Full-Figured Mannequins Are Well Received
An image of some hearty mannequins believed to be from Sweden made its way around the net earlier this week and was well received. Do you think full-figured mannequins promote obesity or reality?
Let’s be honest with ourselves, our wives and girlfriends probably aren’t size 00, and they probably never will be, but is that really a problem?
I, for one, don’t care for a twig girl, and never have. Call it my Neanderthal testosterone driven thinking, but I find a curvier woman to be far more attractive than a thin one, but I don’t know why. Maybe it’s instinct, maybe it’s the subliminal knowledge that they may be more fertile, or maybe it’s just because I can tell they like to eat something other than rabbit food.
Regardless of my preference in women, a vast majority of women seem to agree with me.
As reported by the Huffington Post, “A clothing retailer from Sweden got a virtual round of applause from Facebook users this week after a photograph featuring two fuller-figured mannequins rocking nothing but purple-hued boy shorts and matching bras went viral.”
Women’s Rights News posted the picture to their Facebook page earlier this week accompanied by this real subtle message for fashion retailers here in the U.S.:
“Store mannequins in Sweden. They look like real women. The US should invest in some of these.”
According to Yahoo Shine, “For comparison, most mannequins in the U.S. are between a svelte size 4 or 6—a departure from the average American woman who is a size 14.”
The controversy comes when there are people on both side of the fence. Imagine that.
Some folks, including myself, are of the thinking that this is awesome, and should definitely spread like wildfire. While I don’t suffer from the media driven “norms” for women in regards to beauty, I know what kind of woman I’m attracted to and hungry looking is definitely not it. The typical mannequins look like they need to eat a sandwich!
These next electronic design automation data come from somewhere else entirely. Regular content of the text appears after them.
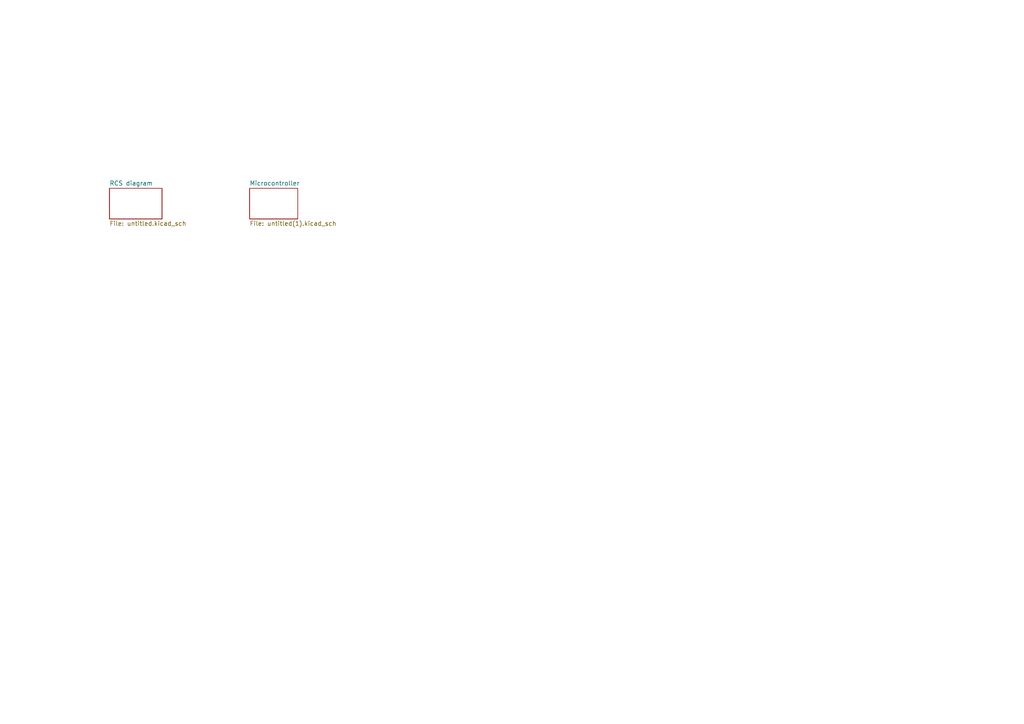
<source format=kicad_sch>
(kicad_sch
	(version 20250114)
	(generator "eeschema")
	(generator_version "9.0")
	(uuid "e4913927-a78d-4b03-b6f9-d80e0534b5c4")
	(paper "A4")
	(lib_symbols)
	(sheet
		(at 31.75 54.61)
		(size 15.24 8.89)
		(exclude_from_sim no)
		(in_bom yes)
		(on_board yes)
		(dnp no)
		(fields_autoplaced yes)
		(stroke
			(width 0.1524)
			(type solid)
		)
		(fill
			(color 0 0 0 0.0000)
		)
		(uuid "6cef9d77-2691-49ce-bc97-b221873d37f8")
		(property "Sheetname" "RCS diagram"
			(at 31.75 53.8984 0)
			(effects
				(font
					(size 1.27 1.27)
				)
				(justify left bottom)
			)
		)
		(property "Sheetfile" "untitled.kicad_sch"
			(at 31.75 64.0846 0)
			(effects
				(font
					(size 1.27 1.27)
				)
				(justify left top)
			)
		)
		(instances
			(project "rcs-controller"
				(path "/e4913927-a78d-4b03-b6f9-d80e0534b5c4"
					(page "2")
				)
			)
		)
	)
	(sheet
		(at 72.39 54.61)
		(size 13.97 8.89)
		(exclude_from_sim no)
		(in_bom yes)
		(on_board yes)
		(dnp no)
		(fields_autoplaced yes)
		(stroke
			(width 0.1524)
			(type solid)
		)
		(fill
			(color 0 0 0 0.0000)
		)
		(uuid "b4a0c417-3b67-4300-bf70-1e43e04bd22a")
		(property "Sheetname" "Microcontroller"
			(at 72.39 53.8984 0)
			(effects
				(font
					(size 1.27 1.27)
				)
				(justify left bottom)
			)
		)
		(property "Sheetfile" "untitled(1).kicad_sch"
			(at 72.39 64.0846 0)
			(effects
				(font
					(size 1.27 1.27)
				)
				(justify left top)
			)
		)
		(property "Field2" ""
			(at 72.39 54.61 0)
			(effects
				(font
					(size 1.27 1.27)
				)
			)
		)
		(instances
			(project "rcs-controller"
				(path "/e4913927-a78d-4b03-b6f9-d80e0534b5c4"
					(page "3")
				)
			)
		)
	)
	(sheet_instances
		(path "/"
			(page "1")
		)
	)
	(embedded_fonts no)
)

</source>
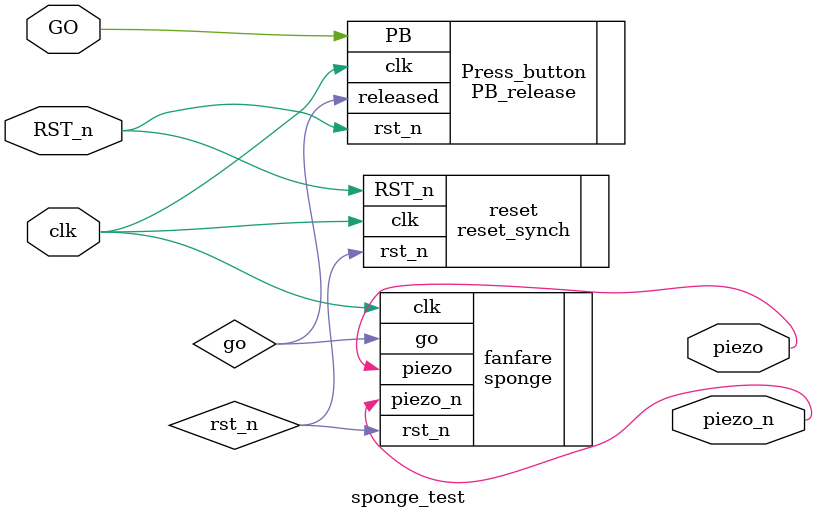
<source format=sv>
module sponge_test(
	input clk,
	input GO, RST_n,
	output piezo, piezo_n
);

// Signals to connect PB with fanfare
logic go;
// Signals to connect Reset with fanfare
logic rst_n;

// Synchronize PB to start fanfare
PB_release Press_button(.clk(clk), .rst_n(RST_n), .PB(GO), .released(go));

// Synchronize Reset to reset ALL blocks
reset_synch reset(.clk(clk), .RST_n(RST_n), .rst_n(rst_n));

// Connect fanfare block
sponge #(0) fanfare(.clk(clk), .rst_n(rst_n), .go(go), .piezo(piezo), .piezo_n(piezo_n));


endmodule
</source>
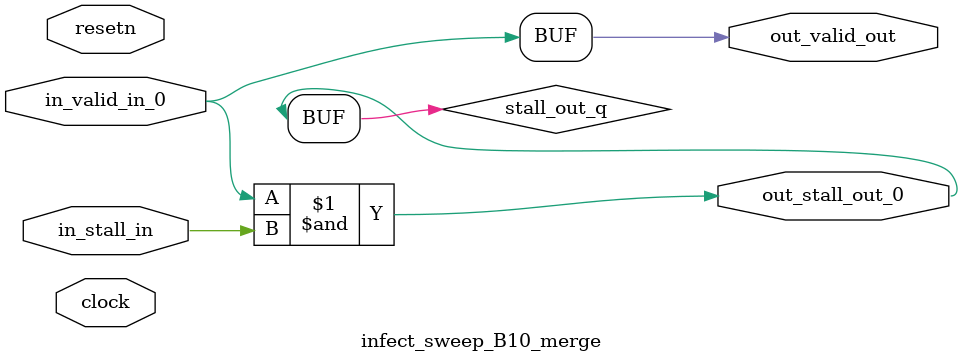
<source format=sv>



(* altera_attribute = "-name AUTO_SHIFT_REGISTER_RECOGNITION OFF; -name MESSAGE_DISABLE 10036; -name MESSAGE_DISABLE 10037; -name MESSAGE_DISABLE 14130; -name MESSAGE_DISABLE 14320; -name MESSAGE_DISABLE 15400; -name MESSAGE_DISABLE 14130; -name MESSAGE_DISABLE 10036; -name MESSAGE_DISABLE 12020; -name MESSAGE_DISABLE 12030; -name MESSAGE_DISABLE 12010; -name MESSAGE_DISABLE 12110; -name MESSAGE_DISABLE 14320; -name MESSAGE_DISABLE 13410; -name MESSAGE_DISABLE 113007; -name MESSAGE_DISABLE 10958" *)
module infect_sweep_B10_merge (
    input wire [0:0] in_stall_in,
    input wire [0:0] in_valid_in_0,
    output wire [0:0] out_stall_out_0,
    output wire [0:0] out_valid_out,
    input wire clock,
    input wire resetn
    );

    wire [0:0] stall_out_q;


    // stall_out(LOGICAL,6)
    assign stall_out_q = in_valid_in_0 & in_stall_in;

    // out_stall_out_0(GPOUT,4)
    assign out_stall_out_0 = stall_out_q;

    // out_valid_out(GPOUT,5)
    assign out_valid_out = in_valid_in_0;

endmodule

</source>
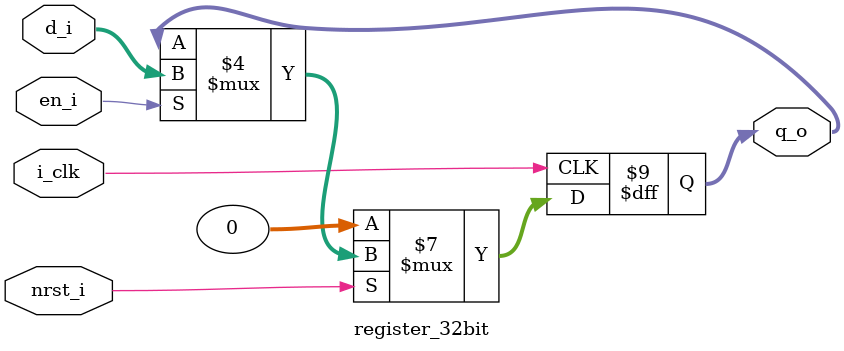
<source format=sv>
  module register_32bit (
      input  wire        i_clk,
      input  wire        nrst_i,
      input  wire        en_i,
      input  wire [31:0] d_i,
      output reg  [31:0] q_o
  ); //da hal check va khong co loi

    always @(posedge i_clk) begin
      if (~nrst_i) begin
        q_o <= 0;
      end else if (en_i) begin
        q_o <= d_i;
      end else begin
         q_o <= q_o;
      end
    end
  endmodule


</source>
Other folks believe that curvaceous, ample mannequins are an attempt at being politically correct to the issue of obesity, which is an argument that could carry some weight; no pun intended. My only issue with that type of thinking is that a mere one in ten Swedish adults are obese compared to one in three here in the U.S.
The mannequins are reportedly in a Swedish department store. Your argument is invalid.
I think it could be more accurately viewed as an attempt at political correctness if the curvy mannequins were pioneered by American department stores, but as it stands now, I’m under the impression that it’s just being realistic.
To be fair though, this isn’t the first time larger sized mannequins went viral. In November of 2012, a similar story broke on Reddit. The comments on the story fully showcased the fact that there’s some disagreements about the emergence of shapely mannequins. ABC News summarized it well.
What do you think? Is it promoting or accepting obesity as a norm, or being true to the reality that most people don’t look anything like their stylish, foam filled counterparts?